● **REQUIREMENT**:
Rewrite the data below as a Markdown table with the columns Row and Line, giving each non-blank line its own numbered row. Leave out the pictures.

[start]

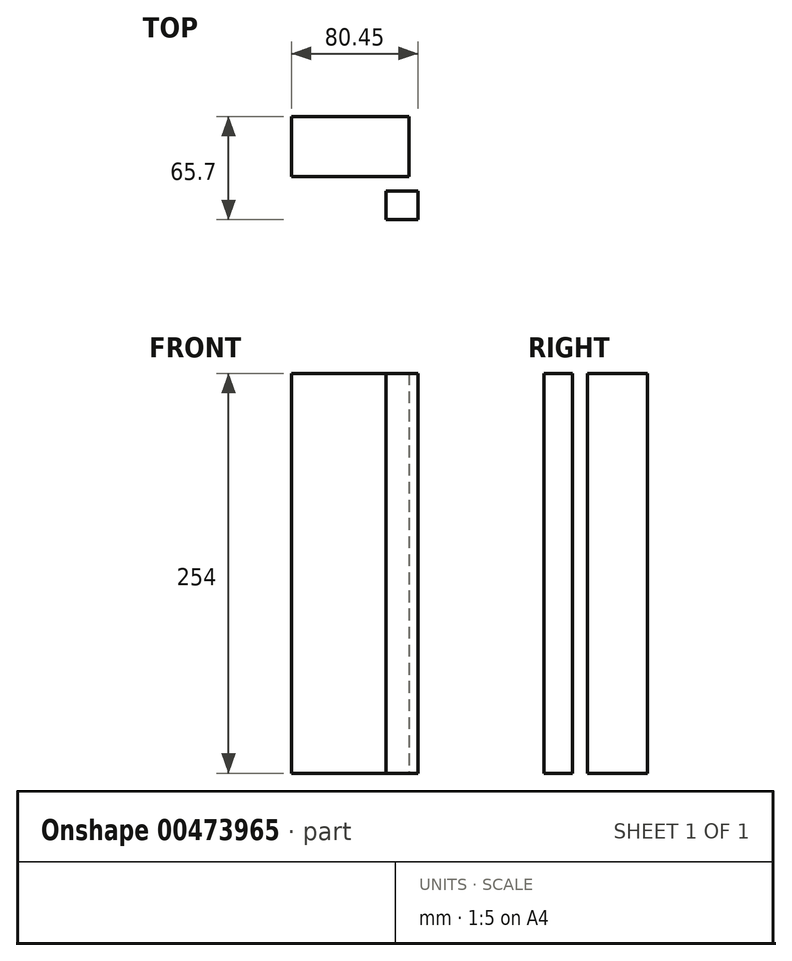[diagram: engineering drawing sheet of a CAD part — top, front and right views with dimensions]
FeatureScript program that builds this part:
annotation { "Feature Type Name" : "Feature", "Feature Type Description" : "" }
export const myFeature = defineFeature(function(context is Context, id is Id, definition is map)
    precondition{}
    {
        {
            var Q0;
            Q0=qCreatedBy(makeId("Top.planeOp"),FACE);
            var sketch = newSketch(context, id + "F0", { "sketchPlane" : qUnion([Q0])});
            skLineSegment(sketch, "E0.bottom", {"start": v(-37.38, 0) * mm, "end": v(37.38, 0) * mm});
            skLineSegment(sketch, "E0.top", {"start": v(-37.38, 38.26) * mm, "end": v(37.38, 38.26) * mm});
            skLineSegment(sketch, "E0.left", {"start": v(-37.38, 0) * mm, "end": v(-37.38, 38.26) * mm});
            skLineSegment(sketch, "E0.right", {"start": v(37.38, 0) * mm, "end": v(37.38, 38.26) * mm});
            skPoint(sketch, "E0.middle", {"position": v(0, 19.13) * mm});
            skLineSegment(sketch, "E1.bottom", {"start": v(22.52, -9.3) * mm, "end": v(43.07, -9.3) * mm});
            skLineSegment(sketch, "E1.top", {"start": v(22.52, -27.44) * mm, "end": v(43.07, -27.44) * mm});
            skLineSegment(sketch, "E1.left", {"start": v(22.52, -9.3) * mm, "end": v(22.52, -27.44) * mm});
            skLineSegment(sketch, "E1.right", {"start": v(43.07, -9.3) * mm, "end": v(43.07, -27.44) * mm});
            skSolve(sketch);
        }
        {
            var Q0;
            Q0 = qSketchRegion(id + "F0", true);
            extrude(context, id + "F1", {"entities" : qUnion([Q0]), "depth" : 254 * mm, "offsetDistance" : 25.4 * mm});
        }
        {
            var Q0;
            Q0=qCreatedBy(makeId("Top.planeOp"),FACE);
            cPlane(context, id + "F2", {"entities" : qUnion([Q0]), "cplaneType" : CPlaneType.OFFSET, "offset" : 101.6 * mm, "width" : 152.4 * mm, "height" : 152.4 * mm});
        }
    });
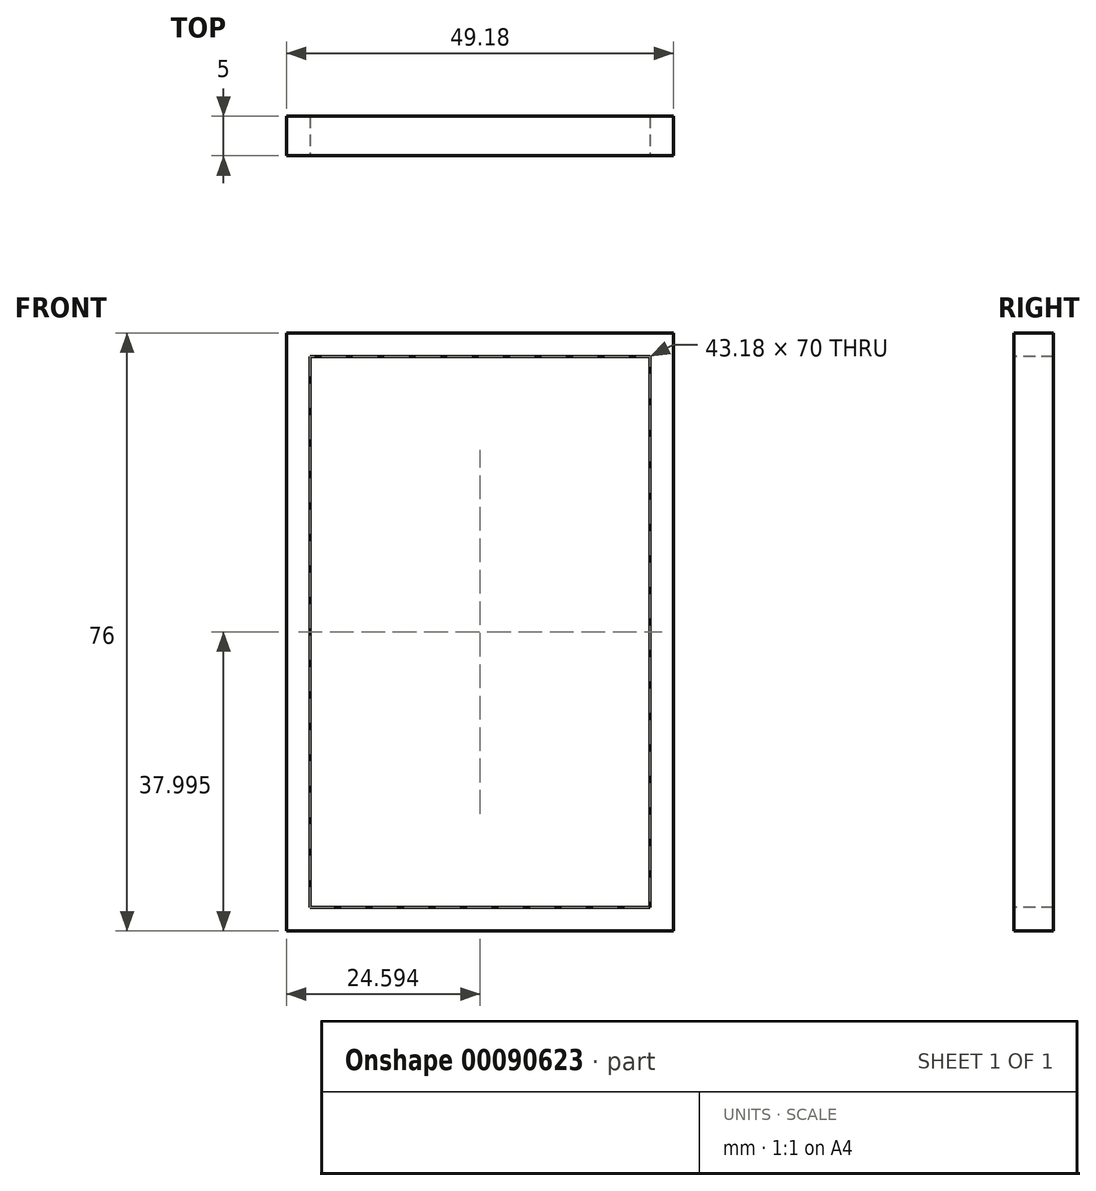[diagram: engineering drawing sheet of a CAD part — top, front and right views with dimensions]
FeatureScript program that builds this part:
annotation { "Feature Type Name" : "Feature", "Feature Type Description" : "" }
export const myFeature = defineFeature(function(context is Context, id is Id, definition is map)
    precondition{}
    {
        {
            var Q0;
            Q0=qCreatedBy(makeId("Front.planeOp"),FACE);
            var sketch = newSketch(context, id + "F0", { "sketchPlane" : qUnion([Q0])});
            skLineSegment(sketch, "E0.bottom", {"start": v(-23.22, 59.73) * mm, "end": v(25.96, 59.73) * mm});
            skLineSegment(sketch, "E0.top", {"start": v(-23.22, -16.27) * mm, "end": v(25.96, -16.27) * mm});
            skLineSegment(sketch, "E0.left", {"start": v(-23.22, 59.73) * mm, "end": v(-23.22, -16.27) * mm});
            skLineSegment(sketch, "E0.right", {"start": v(25.96, 59.73) * mm, "end": v(25.96, -16.27) * mm});
            skLineSegment(sketch, "E1.bottom", {"start": v(-20.22, 56.73) * mm, "end": v(22.96, 56.73) * mm});
            skLineSegment(sketch, "E1.top", {"start": v(-20.22, -13.27) * mm, "end": v(22.96, -13.27) * mm});
            skLineSegment(sketch, "E1.left", {"start": v(-20.22, 56.73) * mm, "end": v(-20.22, -13.27) * mm});
            skLineSegment(sketch, "E1.right", {"start": v(22.96, 56.73) * mm, "end": v(22.96, -13.27) * mm});
            skSolve(sketch);
        }
        {
            var Q0;
            Q0=makeQuery(id+"F0.imprint","IMPRINT",FACE,{"disambiguationData":[TD([[makeQuery(id+"F0.imprint","IMPRINT",EDGE,{"derivedFrom":sQuery(id+"F0.wireOp",EDGE,"E0.bottom")}),-1.0]])]});
            extrude(context, id + "F1", {"entities" : qUnion([Q0]), "oppositeDirection" : true, "depth" : 5 * mm});
        }
    });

[end]

● **IN RESPONSE**:
| Row | Line |
|---|---|
| 1 | [diagram: engineering drawing sheet of a CAD part — top, front and right views with dimensions] |
| 2 | FeatureScript program that builds this part: |
| 3 | annotation { "Feature Type Name" : "Feature", "Feature Type Description" : "" } |
| 4 | export const myFeature = defineFeature(function(context is Context, id is Id, definition is map) |
| 5 |     precondition{} |
| 6 |     { |
| 7 |         { |
| 8 |             var Q0; |
| 9 |             Q0=qCreatedBy(makeId("Top.planeOp"),FACE); |
| 10 |             var sketch = newSketch(context, id + "F0", { "sketchPlane" : qUnion([Q0])}); |
| 11 |             skLineSegment(sketch, "E0.bottom", {"start": v(-37.38, 0) * mm, "end": v(37.38, 0) * mm}); |
| 12 |             skLineSegment(sketch, "E0.top", {"start": v(-37.38, 38.26) * mm, "end": v(37.38, 38.26) * mm}); |
| 13 |             skLineSegment(sketch, "E0.left", {"start": v(-37.38, 0) * mm, "end": v(-37.38, 38.26) * mm}); |
| 14 |             skLineSegment(sketch, "E0.right", {"start": v(37.38, 0) * mm, "end": v(37.38, 38.26) * mm}); |
| 15 |             skPoint(sketch, "E0.middle", {"position": v(0, 19.13) * mm}); |
| 16 |             skLineSegment(sketch, "E1.bottom", {"start": v(22.52, -9.3) * mm, "end": v(43.07, -9.3) * mm}); |
| 17 |             skLineSegment(sketch, "E1.top", {"start": v(22.52, -27.44) * mm, "end": v(43.07, -27.44) * mm}); |
| 18 |             skLineSegment(sketch, "E1.left", {"start": v(22.52, -9.3) * mm, "end": v(22.52, -27.44) * mm}); |
| 19 |             skLineSegment(sketch, "E1.right", {"start": v(43.07, -9.3) * mm, "end": v(43.07, -27.44) * mm}); |
| 20 |             skSolve(sketch); |
| 21 |         } |
| 22 |         { |
| 23 |             var Q0; |
| 24 |             Q0 = qSketchRegion(id + "F0", true); |
| 25 |             extrude(context, id + "F1", {"entities" : qUnion([Q0]), "depth" : 254 * mm, "offsetDistance" : 25.4 * mm}); |
| 26 |         } |
| 27 |         { |
| 28 |             var Q0; |
| 29 |             Q0=qCreatedBy(makeId("Top.planeOp"),FACE); |
| 30 |             cPlane(context, id + "F2", {"entities" : qUnion([Q0]), "cplaneType" : CPlaneType.OFFSET, "offset" : 101.6 * mm, "width" : 152.4 * mm, "height" : 152.4 * mm}); |
| 31 |         } |
| 32 |     }); |
| 33 | [diagram: engineering drawing sheet of a CAD part — top, front and right views with dimensions] |
| 34 | FeatureScript program that builds this part: |
| 35 | annotation { "Feature Type Name" : "Feature", "Feature Type Description" : "" } |
| 36 | export const myFeature = defineFeature(function(context is Context, id is Id, definition is map) |
| 37 |     precondition{} |
| 38 |     { |
| 39 |         { |
| 40 |             var Q0; |
| 41 |             Q0=qCreatedBy(makeId("Front.planeOp"),FACE); |
| 42 |             var sketch = newSketch(context, id + "F0", { "sketchPlane" : qUnion([Q0])}); |
| 43 |             skLineSegment(sketch, "E0.bottom", {"start": v(-23.22, 59.73) * mm, "end": v(25.96, 59.73) * mm}); |
| 44 |             skLineSegment(sketch, "E0.top", {"start": v(-23.22, -16.27) * mm, "end": v(25.96, -16.27) * mm}); |
| 45 |             skLineSegment(sketch, "E0.left", {"start": v(-23.22, 59.73) * mm, "end": v(-23.22, -16.27) * mm}); |
| 46 |             skLineSegment(sketch, "E0.right", {"start": v(25.96, 59.73) * mm, "end": v(25.96, -16.27) * mm}); |
| 47 |             skLineSegment(sketch, "E1.bottom", {"start": v(-20.22, 56.73) * mm, "end": v(22.96, 56.73) * mm}); |
| 48 |             skLineSegment(sketch, "E1.top", {"start": v(-20.22, -13.27) * mm, "end": v(22.96, -13.27) * mm}); |
| 49 |             skLineSegment(sketch, "E1.left", {"start": v(-20.22, 56.73) * mm, "end": v(-20.22, -13.27) * mm}); |
| 50 |             skLineSegment(sketch, "E1.right", {"start": v(22.96, 56.73) * mm, "end": v(22.96, -13.27) * mm}); |
| 51 |             skSolve(sketch); |
| 52 |         } |
| 53 |         { |
| 54 |             var Q0; |
| 55 |             Q0=makeQuery(id+"F0.imprint","IMPRINT",FACE,{"disambiguationData":[TD([[makeQuery(id+"F0.imprint","IMPRINT",EDGE,{"derivedFrom":sQuery(id+"F0.wireOp",EDGE,"E0.bottom")}),-1.0]])]}); |
| 56 |             extrude(context, id + "F1", {"entities" : qUnion([Q0]), "oppositeDirection" : true, "depth" : 5 * mm}); |
| 57 |         } |
| 58 |     }); |